Des jeunes de Sédhiou ont investi samedi l’Île du Diable. Ils ont planté 5 000 propagules de mangrove afin de donner un nouveau souffle à cet écosystème menacé.
Sédhiou – Lieu mythique de la région de Sédhiou, l’Île du Diable perd de plus en plus sa biocénose. Le plus grand baobab qui s’imposait au milieu de ce territoire marin s’est effondré l’année dernière. Une partie de la mangrove qui ceint ce bout de terre a disparu du fait des actions anthropiques. Pourtant, l’Île du Diable constitue un patrimoine naturel exceptionnel, du fait de la richesse de son écosystème.
« Sa conservation dépasse largement la seule protection des arbres : la mangrove stabilise les berges, réduit l’érosion, contribue au stockage du carbone, participe à la régulation hydrologique et offre des habitats essentiels à de nombreuses espèces aquatiques et terrestres », s’est exprimé Youssouph Ndiaye, directeur exécutif de l’association Green Sédhiou. Il était à la tête de 100 jeunes samedi pour le repiquage de 5 000 propagules de mangrove dans le cadre du projet Seneya/One Health.
Insistant sur la mobilisation des jeunes pour restaurer l’écosystème de l’île, M. Ndiaye déclare : « Sa conservation dépasse largement la seule protection des arbres : la mangrove stabilise les berges, réduit l’érosion, contribue au stockage du carbone, participe à la régulation hydrologique et offre des habitats essentiels à de nombreuses espèces aquatiques et terrestres. » Pour Youssouph Ndiaye, protéger l’Île du Diable, c’est investir simultanément dans la santé des écosystèmes, la santé animale et la santé communautaire.

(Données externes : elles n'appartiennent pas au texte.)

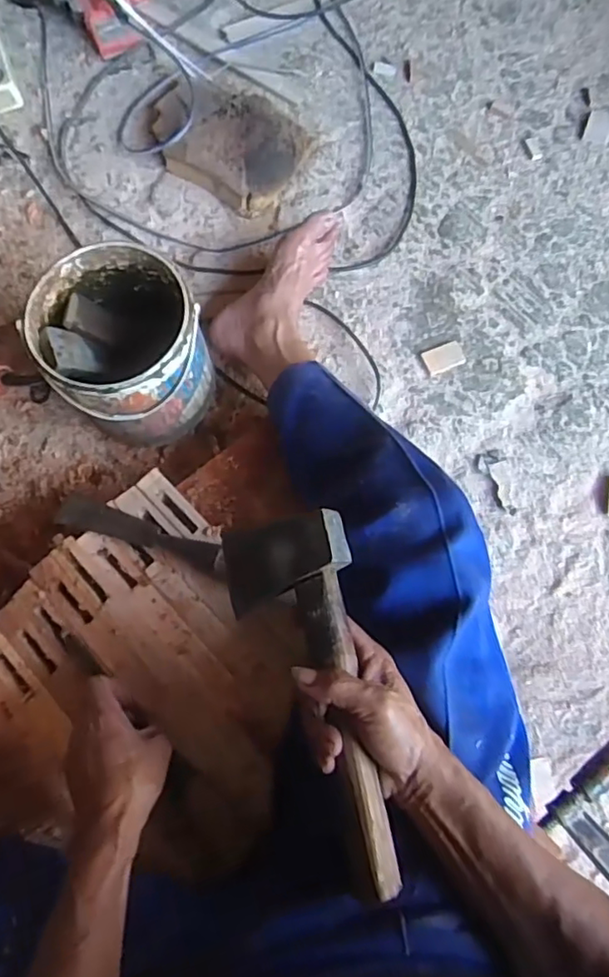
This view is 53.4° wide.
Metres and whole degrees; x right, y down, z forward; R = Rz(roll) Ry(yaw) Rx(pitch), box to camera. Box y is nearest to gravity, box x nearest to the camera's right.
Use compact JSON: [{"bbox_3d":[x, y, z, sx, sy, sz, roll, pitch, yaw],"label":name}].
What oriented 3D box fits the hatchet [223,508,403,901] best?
[{"bbox_3d":[0.018,0.149,0.476,0.116,0.038,0.285,-33,66,31],"label":"hatchet"}]

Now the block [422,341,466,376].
[{"bbox_3d":[0.194,-0.183,0.841,0.054,0.005,0.038,-20,76,-6],"label":"block"}]

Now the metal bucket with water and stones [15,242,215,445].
[{"bbox_3d":[-0.216,-0.166,0.742,0.172,0.183,0.184,0,75,-1],"label":"metal bucket with water and stones"}]

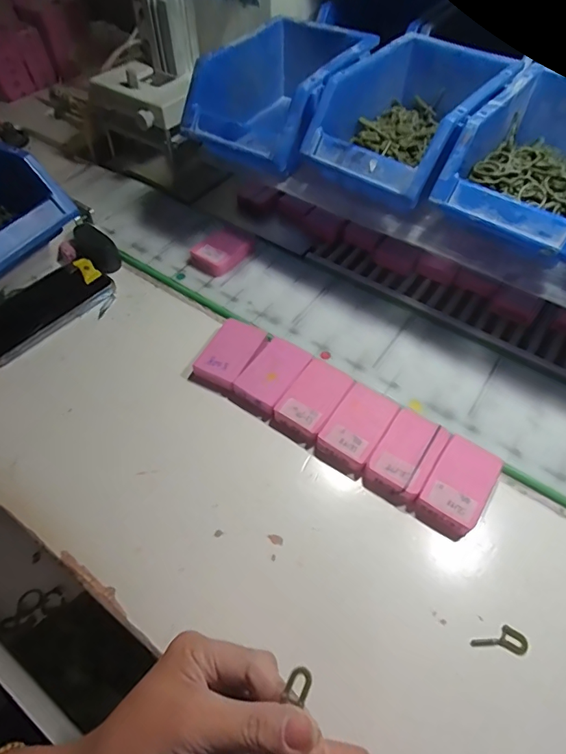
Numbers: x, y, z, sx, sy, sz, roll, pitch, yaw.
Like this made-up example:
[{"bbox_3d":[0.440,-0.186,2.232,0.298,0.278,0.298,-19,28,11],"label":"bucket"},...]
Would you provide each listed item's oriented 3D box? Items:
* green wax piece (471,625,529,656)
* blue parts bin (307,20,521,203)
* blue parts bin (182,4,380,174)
[{"bbox_3d":[0.148,0.178,0.305,0.037,0.004,0.016,8,56,5],"label":"green wax piece"},{"bbox_3d":[0.119,-0.241,0.414,0.124,0.065,0.179,34,61,21],"label":"blue parts bin"},{"bbox_3d":[0.001,-0.283,0.448,0.122,0.073,0.182,29,59,19],"label":"blue parts bin"}]

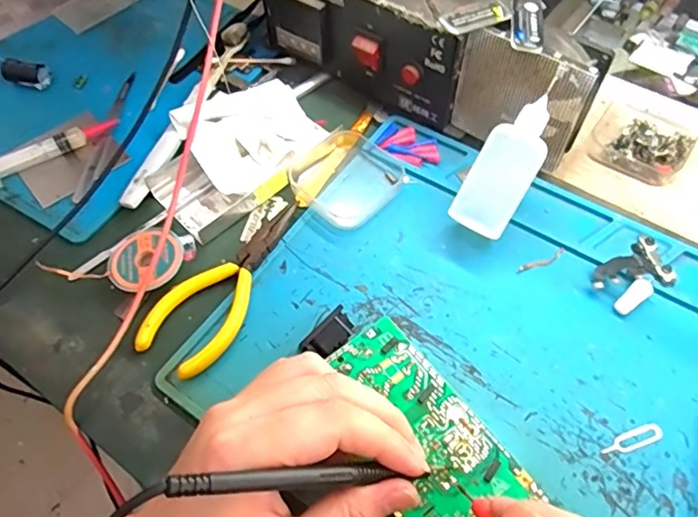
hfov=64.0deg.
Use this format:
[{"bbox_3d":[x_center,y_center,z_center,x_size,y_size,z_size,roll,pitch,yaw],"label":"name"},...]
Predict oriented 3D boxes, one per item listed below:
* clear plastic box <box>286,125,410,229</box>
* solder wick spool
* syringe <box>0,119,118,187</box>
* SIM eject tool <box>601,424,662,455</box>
[{"bbox_3d":[-0.001,-0.056,0.378,0.067,0.014,0.065,-37,63,-18],"label":"clear plastic box"},{"bbox_3d":[-0.126,0.001,0.343,0.043,0.017,0.044,-2,58,2],"label":"solder wick spool"},{"bbox_3d":[-0.221,-0.074,0.398,0.113,0.019,0.013,-30,61,-14],"label":"syringe"},{"bbox_3d":[0.143,0.092,0.281,0.033,0.004,0.009,-19,59,-8],"label":"SIM eject tool"}]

À Sédhiou, la remontée de la salinité a modifié le régime hydrologique. L’érosion, l’ensablement, la dégradation des habitats et les pressions exercées sur les ressources naturelles fragilisent progressivement les équilibres écologiques. C’est dans ce sens qu’une sensibilisation a été organisée dans le sillage de cette journée de restauration de la mangrove de l’Île du Diable.